The evidence against Rios Montt relies heavily on the concept of the chain of command. A report by a United Nations truth commission that investigated this country's civil war showed that nearly half of the documented massacres in Guatemala took place from 1980 to 1983, when Lucas Garcia and Rios Montt were in power.
The attorneys for the communities have amassed secondhand testimony and a few original documents that show the Guatemalan army pursued written policies that called for soldiers to "annihilate" the guerrillas in the highlands.
Using, in addition, statements by top commanders that all Mayas were considered guerrillas or sympathizers, attorneys for the center believe that they can portray the massacres as part of a coordinated effort to destroy the Mayas as a people.
By bringing the government policies to light and holding those responsible accountable, the center hopes to heal the fractures that still run through Guatemalan society five years after the peace accords were signed.
"In order to have closure, there has to be justice," said Frank La Rue, head of the center.

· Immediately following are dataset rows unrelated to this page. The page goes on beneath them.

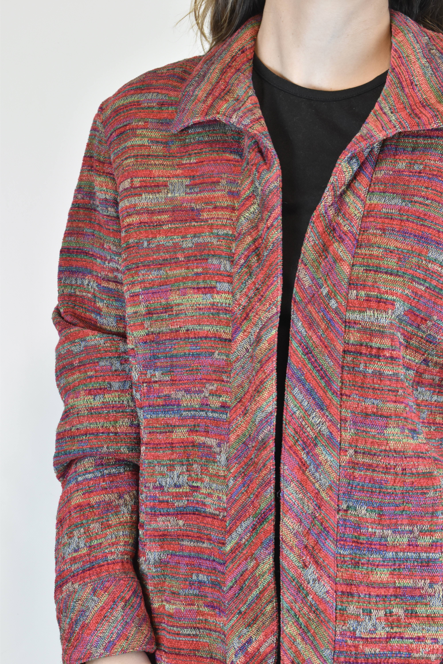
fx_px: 1329
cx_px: 222
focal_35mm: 72
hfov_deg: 18.9
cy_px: 332
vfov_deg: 28.1
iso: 1600
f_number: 13
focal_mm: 48
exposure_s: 1/25
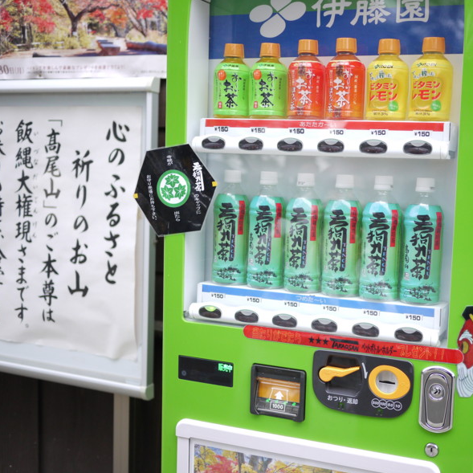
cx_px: 316
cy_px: 239
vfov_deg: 35.4
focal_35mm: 48
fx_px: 742
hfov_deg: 35.0
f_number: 1.7
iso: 400
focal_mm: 20
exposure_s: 1/500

While survivors have given testimony to the truth commission and the Catholic Church, those interviews were conducted in strict anonymity. The lawsuit marks the first time that witnesses have stepped forward to publicly describe the killings and identify those responsible.
It is difficult for outsiders to understand the courage involved in such a step. Scores of human rights workers, church officials and others who have publicly criticized the military regime have been killed for their remarks.
In the most prominent such case in recent years, Bishop Juan Jose Gerardi was beaten to death in 1998 two days after releasing a report blaming the military for most of the deaths during the war. The trial of his alleged assailants, with the prosecution fully supported by the Catholic Church and even Pope John Paul II, has been marred by a series of prosecutorial errors.
"If the Catholic Church can't win, who can?" asked Miguel Albizures, head of the Alliance Against Impunity, a Guatemalan human rights group.
The residents of Plan de Sanchez acknowledge their fear. They expect threats after the suit is filed and their names are made public, but there is little they can do to prevent trouble. The village has no police force. It's an hour away from the nearest city, up a steep and windy dirt track. And there is no telephone or radio communication.
The villagers hope to install at least a radio set to be able to call for help, but they have no money available to purchase one.
"We're always afraid, but you have to die some way," said Benjamin Manuel Jeronimo, 47, Juan's brother and a fellow survivor, as he sat on a low stump outside a shack made of unpainted wood. "It's better to do so leaving a legacy than leaving nothing."